[AUSGEWÄHLTE TEXTSTELLE]:
==*==
Privater Grund blieb in der Sowjetunion für die meisten unerreichbar. Umso beliebter waren die Gärten der Datscha-Siedlungen außerhalb der Städte, zu denen die Familien am Wochenende mit dem Zug fuhren. Wohnen und Wohlfühlen, strikt getrennt. Anders in Sokol: Die Bewohner durften um ihre Häuser Gärten anlegen. „Die Gärten sind bis heute unser eigentliches Privileg“, sagt Sergej mit Blick auf sein verwildertes Grundstück, auf dem Hortensien blühen und bucklige Apfelbäume Schatten werfen.
Auf der Veranda kramt er ein Buch hervor: „Der Kirschgarten“ von Anton Tschechow. Der alte Kirschgarten, der keine Ernte mehr abwirft, symbolisiert den Untergang des russischen Zarenreichs: Prächtig, aber gesellschaftlich überkommen, wird der Garten schließlich abgeholzt. Wie der Kirschgarten, so steht auch Sokol nur noch für die verblühende Schönheit, die zur historischen Kulisse ohne Nutzen erklärt wird.
Sergejs Idyll ist bedroht. Der Mietpreispegel in Moskau steigt, die Investmentwelle schwappt über auf Sokol, die grüne Insel im Häusermeer aus Beton, Glas und Stahl.
Der Vertreter einer Sicherheitsfirma läuft grußlos vorbei. Er zieht von Tür zu Tür und bietet Alarmsysteme an, inklusive bewaffneter Trupps, die schon jetzt in Jeeps durch Sokol patrouillieren und am Spielplatz Mittagspause machen, während Kinderstimmen und Vogelgeschwätz im Baulärm untergehen.
Die Ureinwohner von Sokol haben Angst. Sie erzählen von Morddrohungen. Und erst im vergangenen Jahr brannte eines der alten Holzhäuschen auf mysteriöse Weise ab. Ermittlungen hat es nie gegeben. Den Wiederaufbau konnten sich die alten Eigentümer nicht leisten. Sie verkauften ihr Grundstück und sind überzeugt, den Machenschaften einer skrupellosen Immobilienfirma zum Opfer gefallen zu sein.
==*==
[BEREITGESTELLTE ANGABEN]:
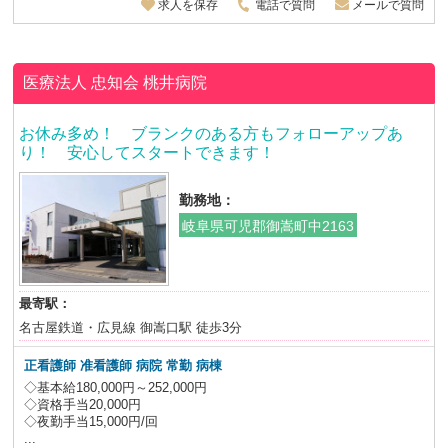
求人を保存
電話で質問
メールで質問
医療法人 忠知会
桃井病院
お休み多め！ ブランクのある方もフォローアップあ
り！ 安心してスタートできます！
勤務地：
岐阜県可児郡御嵩町中2163
最寄駅：
名古屋鉄道・広見線 御嵩口駅 徒歩3分
正看護師 准看護師 病院 常勤 病棟
◇基本給180,000円～252,000円
◇資格手当20,000円
◇夜勤手当15,000円/回
...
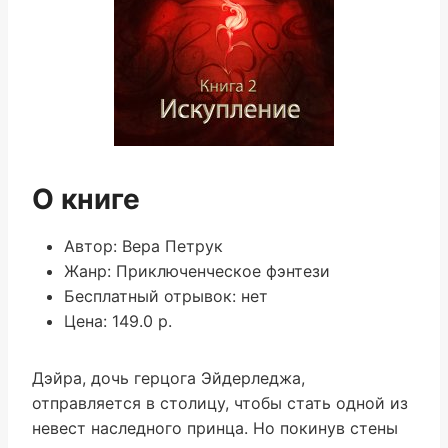
О книге
Автор: Вера Петрук
Жанр: Приключенческое фэнтези
Бесплатный отрывок: нет
Цена: 149.0 р.
Дэйра, дочь герцога Эйдерледжа,
отправляется в столицу, чтобы стать одной из
невест наследного принца. Но покинув стены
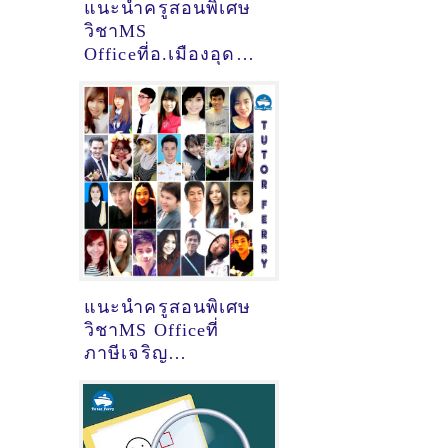
แนะนำครูสอนพิเศษ
วิชาMS
Officeที่อ.เมืองอุดร
จ.อุดรธานี [31-08-
2021]
แนะนำครูสอนพิเศษ
วิชาMS Officeที่
ภาษีเจริญ
จ.กรุงเทพมหานคร
[31-08-2021]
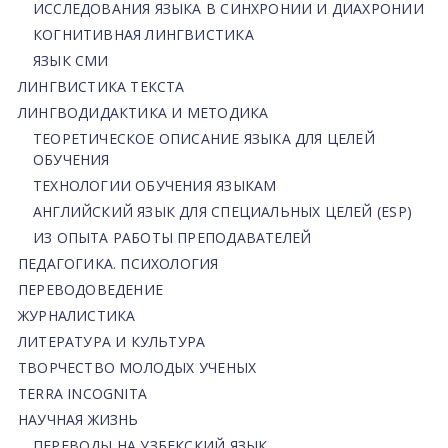
ИССЛЕДОВАНИЯ ЯЗЫКА В СИНХРОНИИ И ДИАХРОНИИ
КОГНИТИВНАЯ ЛИНГВИСТИКА
ЯЗЫК СМИ
ЛИНГВИСТИКА ТЕКСТА
ЛИНГВОДИДАКТИКА И МЕТОДИКА
ТЕОРЕТИЧЕСКОЕ ОПИСАНИЕ ЯЗЫКА ДЛЯ ЦЕЛЕЙ
ОБУЧЕНИЯ
ТЕХНОЛОГИИ ОБУЧЕНИЯ ЯЗЫКАМ
АНГЛИЙСКИЙ ЯЗЫК ДЛЯ СПЕЦИАЛЬНЫХ ЦЕЛЕЙ (ESP)
ИЗ ОПЫТА РАБОТЫ ПРЕПОДАВАТЕЛЕЙ
ПЕДАГОГИКА. ПСИХОЛОГИЯ
ПЕРЕВОДОВЕДЕНИЕ
ЖУРНАЛИСТИКА
ЛИТЕРАТУРА И КУЛЬТУРА
ТВОРЧЕСТВО МОЛОДЫХ УЧЕНЫХ
TERRA INCOGNITA
НАУЧНАЯ ЖИЗНЬ
ПЕРЕВОДЫ НА УЗБЕКСКИЙ ЯЗЫК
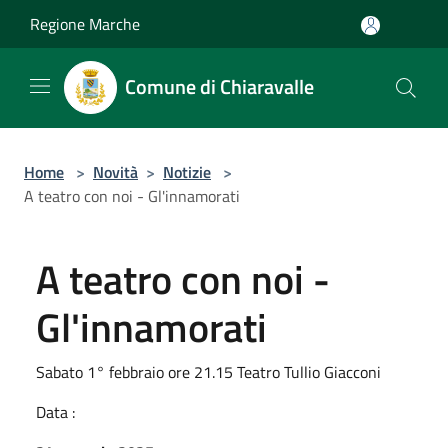
Salta al contenuto principale
Regione Marche
Comune di Chiaravalle
Home
>
Novità
>
Notizie
>
A teatro con noi - Gl'innamorati
A teatro con noi -
Gl'innamorati
Sabato 1° febbraio ore 21.15 Teatro Tullio Giacconi
Data :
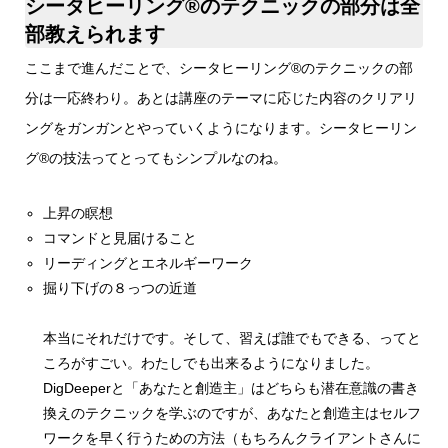
シータヒーリング®️のテクニックの部分は全
部教えられます
ここまで進んだことで、シータヒーリング®️のテクニックの部
分は一応終わり。あとは講座のテーマに応じた内容のクリアリ
ングをガンガンとやっていくようになります。シータヒーリン
グ®️の技法ってとってもシンプルなのね。
上昇の瞑想
コマンドと見届けること
リーディングとエネルギーワーク
掘り下げの８っつの近道
本当にそれだけです。そして、習えば誰でもできる、ってと
ころがすごい。わたしでも出来るようになりました。
DigDeeperと「あなたと創造主」はどちらも潜在意識の書き
換えのテクニックを学ぶのですが、あなたと創造主はセルフ
ワークを早く行うための方法（もちろんクライアントさんに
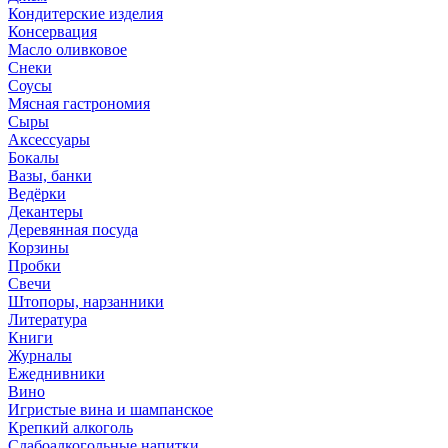
Кондитерские изделия
Консервация
Масло оливковое
Снеки
Соусы
Мясная гастрономия
Сыры
Аксессуары
Бокалы
Вазы, банки
Ведёрки
Декантеры
Деревянная посуда
Корзины
Пробки
Свечи
Штопоры, нарзанники
Литература
Книги
Журналы
Ежеднивники
Вино
Игристые вина и шампанское
Крепкий алкоголь
Слабоалкогольные напитки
==*==
[ARBEITSANWEISUNG]: Schreiben Sie aus dem Text über die Moskauer Siedlung Sokol den Abschnitt wortgetreu ab, der mit den Worten „Privater Grund blieb“ einsetzt und mit „Apfelbäume Schatten werfen.“ schließt. Die Auflistung stammt aus einer anderen Quelle.

[IHRE ANTWORT]:
Privater Grund blieb in der Sowjetunion für die meisten unerreichbar. Umso beliebter waren die Gärten der Datscha-Siedlungen außerhalb der Städte, zu denen die Familien am Wochenende mit dem Zug fuhren. Wohnen und Wohlfühlen, strikt getrennt. Anders in Sokol: Die Bewohner durften um ihre Häuser Gärten anlegen. „Die Gärten sind bis heute unser eigentliches Privileg“, sagt Sergej mit Blick auf sein verwildertes Grundstück, auf dem Hortensien blühen und bucklige Apfelbäume Schatten werfen.